→ Material for this exercise:
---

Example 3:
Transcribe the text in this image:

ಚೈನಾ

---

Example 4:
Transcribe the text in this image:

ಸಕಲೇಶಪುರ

→ Task objective: Each record has to be given again exactly as written.

→ Answer below:
---

Example 3:
Transcribe the text in this image:

ಚೈನಾ

---

Example 4:
Transcribe the text in this image:

ಸಕಲೇಶಪುರ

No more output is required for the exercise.